### Work request 1
In the WARP-Q description, which algorithm measures the similarity between the reference and test speech signals?
### Work request 2
Please continue the WARP-Q description from its last line.

Quality Prediction For Generative Neural Speech Codecs (WARP-Q)

This code is to run the WARP-Q speech quality metric. https://github.com/WissamJassim/WARP-Q.git

WARP-Q is an objective, full-reference metric for perceived speech quality. It uses a subsequence dynamic time warping (SDTW) algorithm as a similarity between a reference (original) and a test (degraded) speech signal to produce a raw quality score. It is designed to predict quality scores for speech signals processed by low bit rate speech coders.

News
Overview
Using WARP-Q
Score Mapping
WARP-Q Model Design
Citing

News

November 2022: Adding a new API with two running modes via command line arguments and different pretrained mapping models. Examples of how to use the code are also included.

### Data to examine
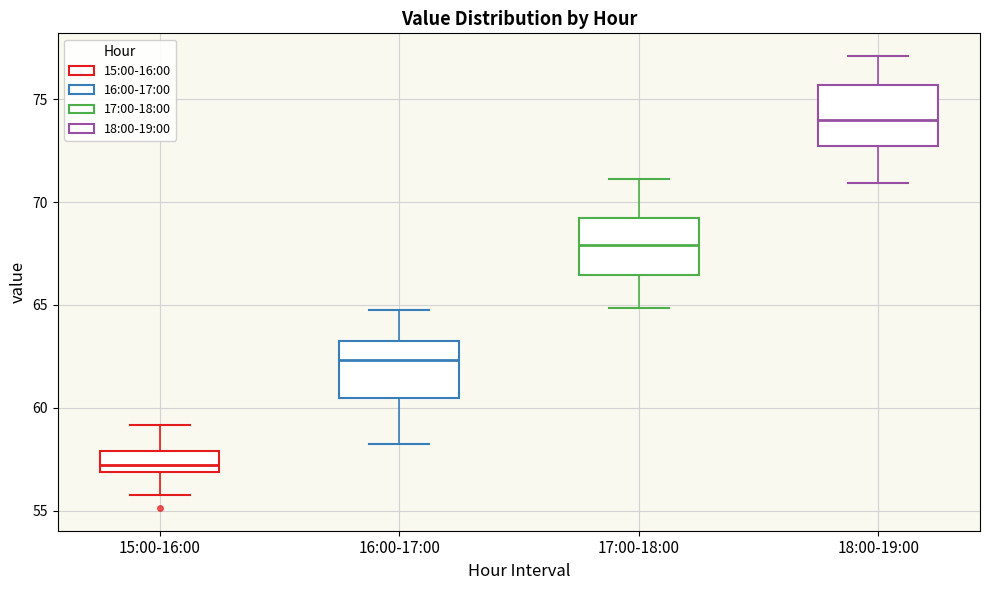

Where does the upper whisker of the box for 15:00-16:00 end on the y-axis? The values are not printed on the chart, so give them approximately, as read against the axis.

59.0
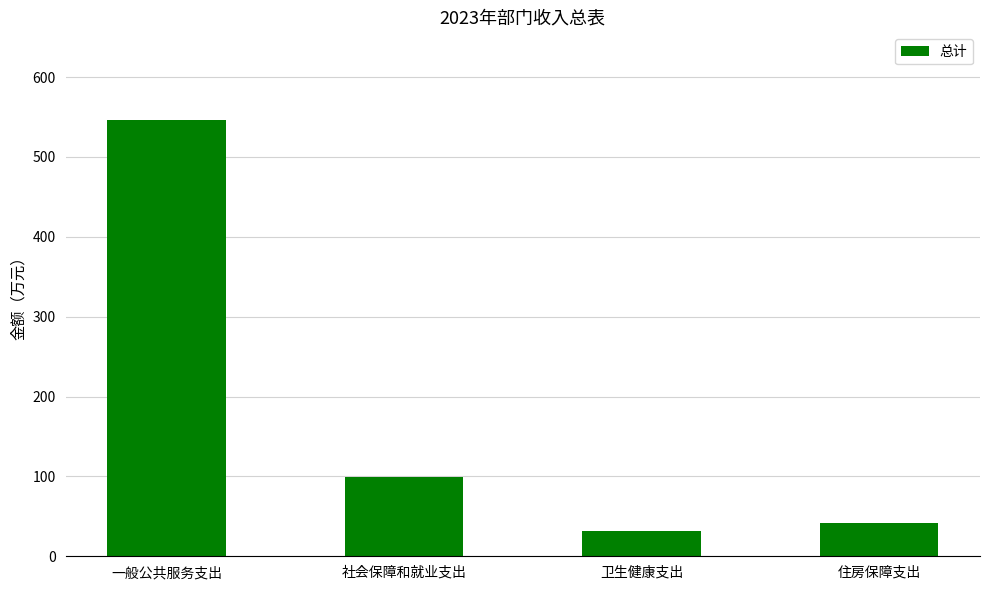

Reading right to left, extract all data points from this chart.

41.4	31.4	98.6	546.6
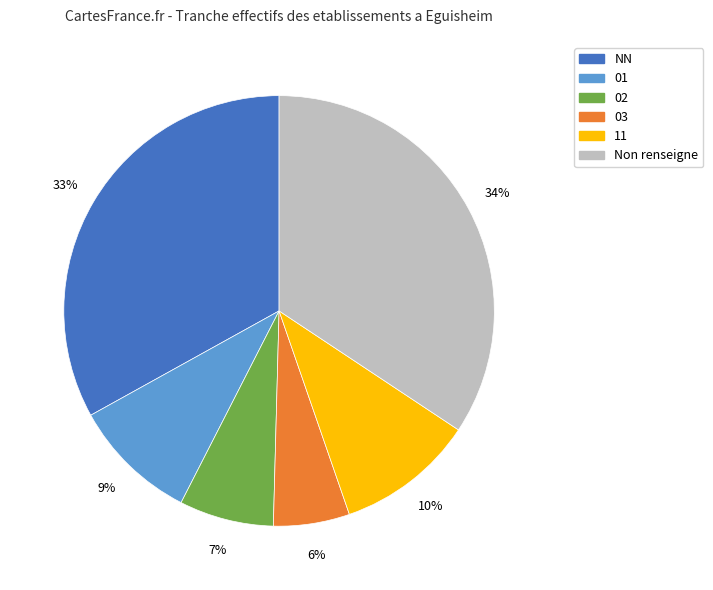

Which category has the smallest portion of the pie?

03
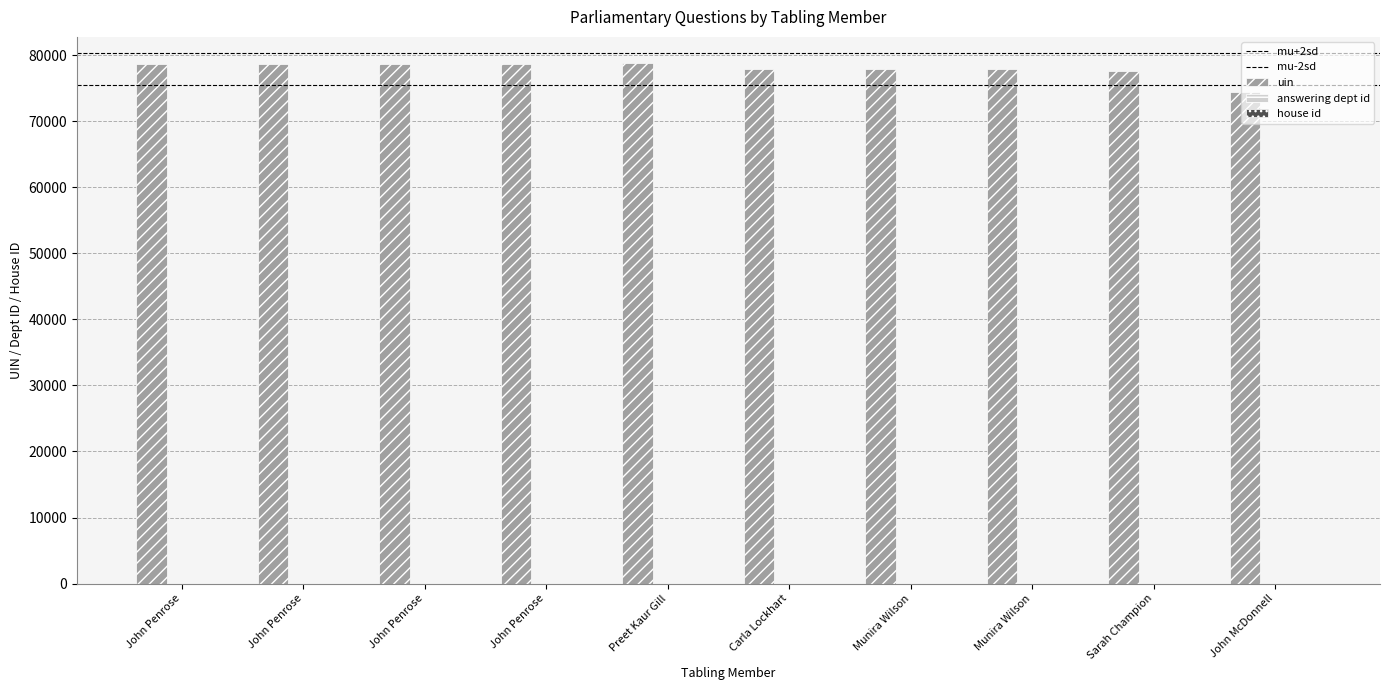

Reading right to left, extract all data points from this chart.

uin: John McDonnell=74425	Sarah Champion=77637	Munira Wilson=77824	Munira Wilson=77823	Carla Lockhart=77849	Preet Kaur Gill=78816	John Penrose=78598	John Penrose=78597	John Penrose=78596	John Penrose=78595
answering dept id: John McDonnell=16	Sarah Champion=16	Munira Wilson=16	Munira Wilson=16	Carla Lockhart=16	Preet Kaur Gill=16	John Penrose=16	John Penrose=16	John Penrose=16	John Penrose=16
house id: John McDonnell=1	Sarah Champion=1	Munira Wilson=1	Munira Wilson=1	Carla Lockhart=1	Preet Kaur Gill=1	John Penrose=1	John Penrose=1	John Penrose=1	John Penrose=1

### Task response 1
A subsequence dynamic time warping (SDTW) algorithm.

### Task response 2
July 2022: A new manuscript entitled “Speech quality assessmentwith WARP‐Q: From similarity to subsequence dynamic time warp cost” has been accepted for publication in the IET Signal Processing Journal. In this paper, we present the detailed design of WARP-Q with a comprehensive evaluation and analysis of the model components, design decisions, and salience of parameters to the model's performance. The paper also presents a comprehensive set of benchmarks with standard and new datasets and benchmarks against other standard and state-of-the-art full reference speech quality metrics. Furthermore, we compared WARP-Q results to the results from two state-of-the-art reference free speech quality measures. We also explored the possibility of mapping raw WAPR-Q scores onto target MOS using different machine learning (ML) models.
Jan 2021: Publishing initial codes of WARP-Q.

Overview

Speech coding has been shown to achieve good speech quality using either waveform matching or parametric reconstruction. For very low bit rate streams, recently developed generative speech models can reconstruct high quality wideband speech from the bit streams of standard parametric encoders at less than 3 kb/s. Generative codecs produce high quality speech based on synthesising speech from a DNN and the parametric input.

The problem is that the existing objective speech quality models (e.g., ViSQOL, POLQA) cannot be used to accurately evaluate the quality of coded speech from generative models as they penalise based on signal differences not apparent in subjective listening test results. Motivated by this observation, we propose the WARP-Q metric, which is robust to low perceptual signal changes introduced by low bit rate neural vocoders. Figure 1 shows illustrates a block diagram of the proposed algorithm.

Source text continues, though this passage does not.